Essential Fertilizer Trends, November 1–7

Part 5
Essential Fertilizer Trends, November 1–7 (Part 5 of 9)

Indian rupee weakens to 62.48 a dollar, hurting fertilizer stocks

The importance of currency in the globally traded fertilizer market

As potash and phosphate are two globally traded commodities, more so than nitrogenous fertilizers, currency fluctuation can have a significant impact on demand. Since fertilizers usually trade based on the dollar, when a major importer’s currency falls, it makes fertilizers much more expensive. This can negatively impact fertilizer producers’ sales and earnings.

Indian Rupee 2013-11-06Enlarge Graph

Rupee weakens

As one of the major consumers and importers of potash and phosphate, India’s currency can have a large impact on fertilizer demand. On November 8, one US dollar could be exchanged for 62.58 Indian rupees, making a significant jump from 61.5 over a week. An increase in the number of rupees per US dollar is a weakening (depreciation) of the rupee. Conversely, a decrease in the number of rupees per one US dollar means the rupee is strengthening (appreciating) in value.

Drivers

The Indian rupee has been depreciating since mid-2011. The main direct drivers that have contributed to the weaker currency include deteriorating economic growth, high inflation, and growing government deficit.

  • When economic growth is falling, it makes investing in the country less attractive. This makes it less attractive for foreign investors to invest, and will lead to a weaker currency.
  • When there’s high inflation, the central bank will often raise the interest rate to cool the economy down even further. Although higher interest rates may make holding Indian debt more attractive, weaker economic growth and confidence among investors will often result in a weaker rupee.
  • When a government’s budget deficit is growing, the government may have to cut back on spending or raise tax. These moves can have a negative impact on the economy since government expenditure can be a large source of employment and expenditure, which again makes the Indian rupee less attractive.

2013 developments 

The rupee began to depreciate in of May this year, as talks of Fed tapering drove the U.S. dollar higher. As India relies on imports to fulfill its raw material inputs, a stronger dollar meant a weaker rupee, which makes it more expensive for domestic manufacturers to import. As a result, economic growth weakened. And because economic growth weakened, investors started to pull more money out of the country, creating a ripple effect.

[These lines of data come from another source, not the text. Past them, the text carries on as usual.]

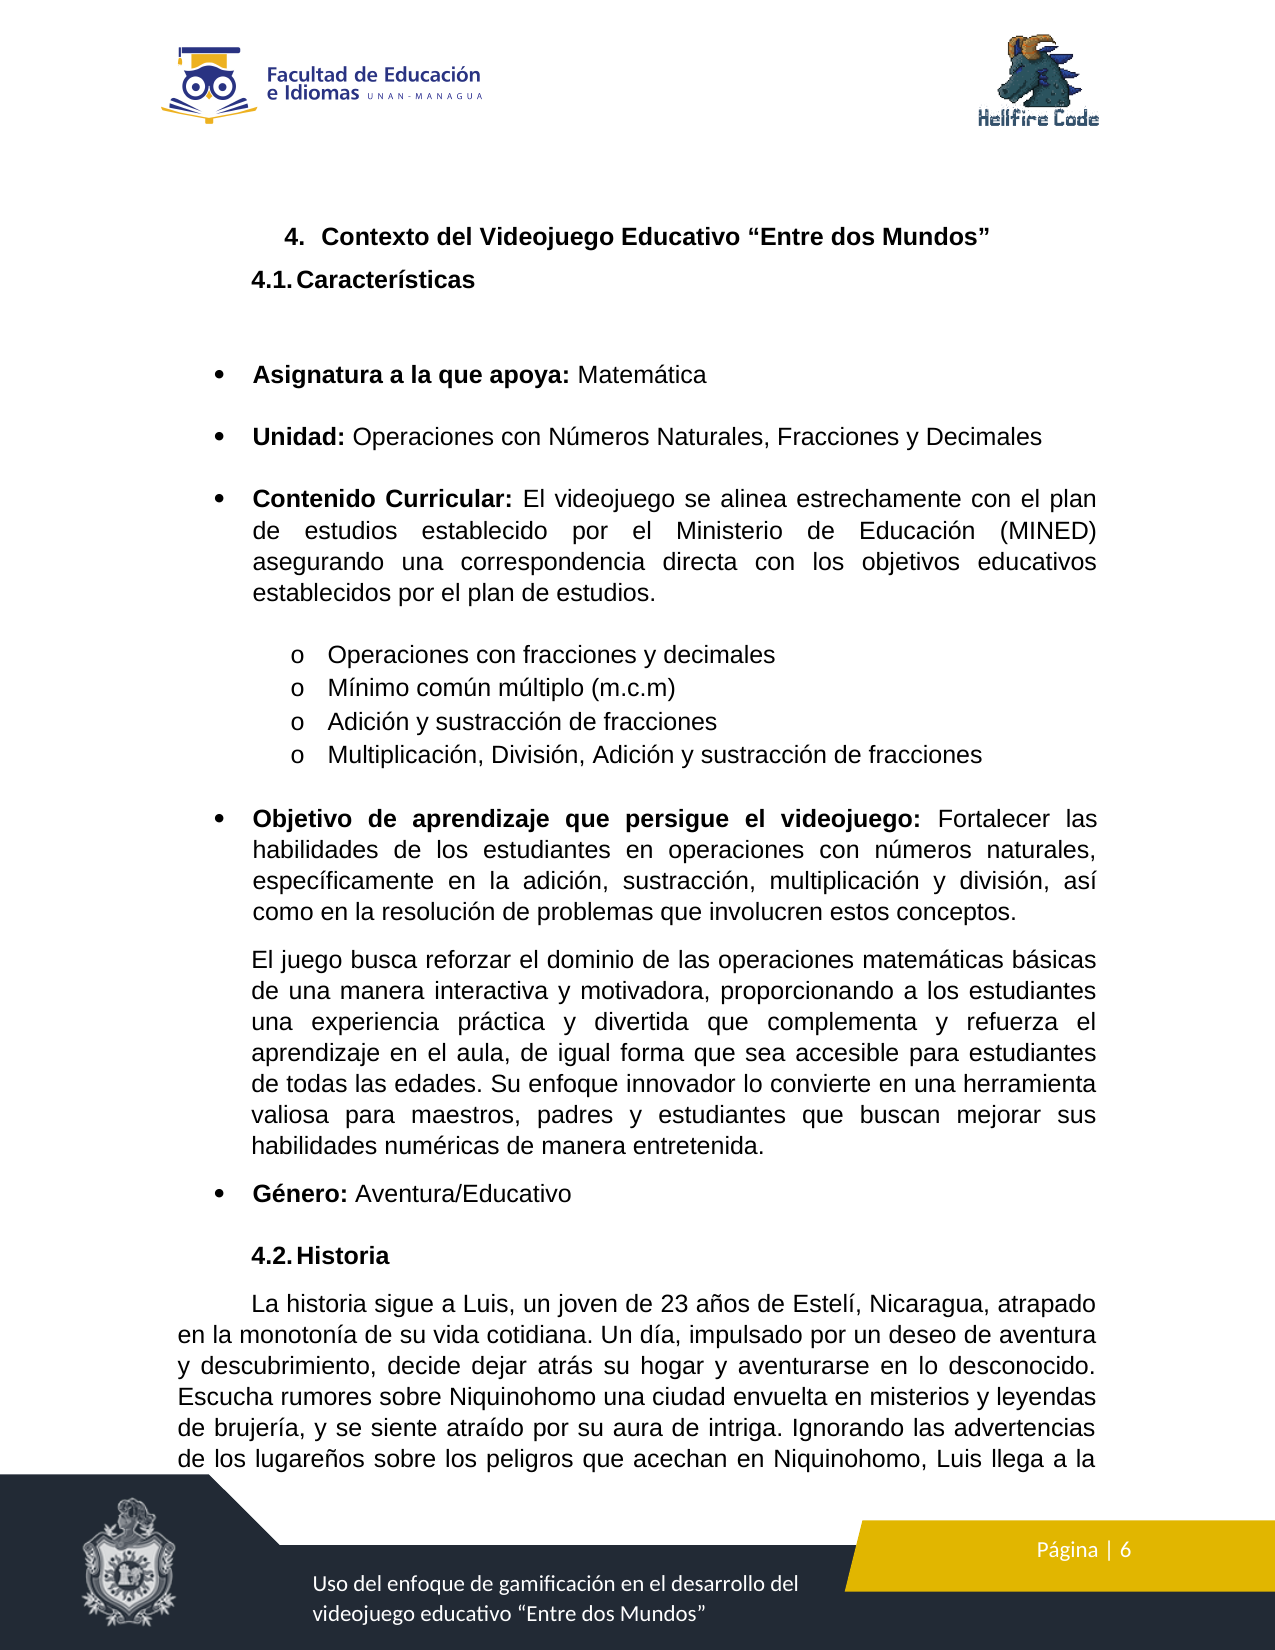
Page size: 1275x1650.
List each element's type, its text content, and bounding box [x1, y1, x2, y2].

list Género: Aventura/Educativo [215, 1179, 1098, 1208]
text El juego busca reforzar el dominio de las operaciones matemáticas básicas de una manera interactiva y motivadora, proporcionando a los estudiantes una experiencia práctica y divertida que complementa y refuerza el aprendizaje en el aula, de igual forma que sea accesible para estudiantes de todas las edades. Su enfoque innovador lo convierte en una herramienta valiosa para maestros, padres y estudiantes que buscan mejorar sus habilidades numéricas de manera entretenida. [251, 945, 1098, 1160]
list Asignatura a la que apoya: Matemática [215, 360, 1098, 389]
list Multiplicación, División, Adición y sustracción de fracciones [290, 740, 1098, 771]
text La historia sigue a Luis, un joven de 23 años de Estelí, Nicaragua, atrapado en la monotonía de su vida cotidiana. Un día, impulsado por un deseo de aventura y descubrimiento, decide dejar atrás su hogar y aventurarse en lo desconocido. Escucha rumores sobre Niquinohomo una ciudad envuelta en misterios y leyendas de brujería, y se siente atraído por su aura de intriga. Ignorando las advertencias de los lugareños sobre los peligros que acechan en Niquinohomo, Luis llega a la ciudad y se instala en una casa antigua, famosa por sus historias de actividad paranormal. Pronto descubre que esta casa es mucho más que un simple hogar embrujado: es un portal hacia un mundo de magia y peligros inimaginables. [177, 1289, 1098, 1473]
list Unidad: Operaciones con Números Naturales, Fracciones y Decimales [215, 422, 1098, 451]
list Adición y sustracción de fracciones [290, 706, 1098, 737]
list Operaciones con fracciones y decimales [290, 640, 1098, 671]
list Contenido Curricular: El videojuego se alinea estrechamente con el plan de estudios establecido por el Ministerio de Educación (MINED) asegurando una correspondencia directa con los objetivos educativos establecidos por el plan de estudios. [215, 484, 1098, 606]
list Mínimo común múltiplo (m.c.m) [290, 673, 1098, 704]
picture [978, 21, 1099, 132]
list Objetivo de aprendizaje que persigue el videojuego: Fortalecer las habilidades de los estudiantes en operaciones con números naturales, específicamente en la adición, sustracción, multiplicación y división, así como en la resolución de problemas que involucren estos conceptos. [215, 804, 1098, 926]
list Características [251, 266, 1098, 294]
picture [153, 40, 491, 129]
list Contexto del Videojuego Educativo “Entre dos Mundos” [177, 222, 1098, 251]
list Historia [251, 1241, 1098, 1270]
picture [72, 1489, 183, 1650]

As emerging markets’ fundamental outlook improved, particularly China’s, and the central bank in India stepped in to halt further depreciation in the Indian rupee, we’ve seen the rupee strengthen since September. The announcement that the Fed wasn’t going to taper until it saw better economic fundamentals in September kept the rupee strong. A few days ago, though, we saw the Indian rupee weaken sharply, as more favorable U.S. data is cautioning investors about Fed tapering. Should the Fed taper, investors can expect demand for potash to remain sluggish as a weaker rupee offsets lower fertilizer prices.

Impact on fertilizer sales and price

As long as the rupee stays elevated, potash and phosphate suppliers like Mosaic Co. (MOS), Potash Corp. (POT), and Agrium Inc. (AGU) will be negatively affected via lower sales price and volume. This would also negatively affect the Market Vectors Agribusiness ETF (MOO). While Intrepid Potash Inc. (IPI) doesn’t supply to India, weak demand could negatively affect potash prices, so IPI would also be negatively affected.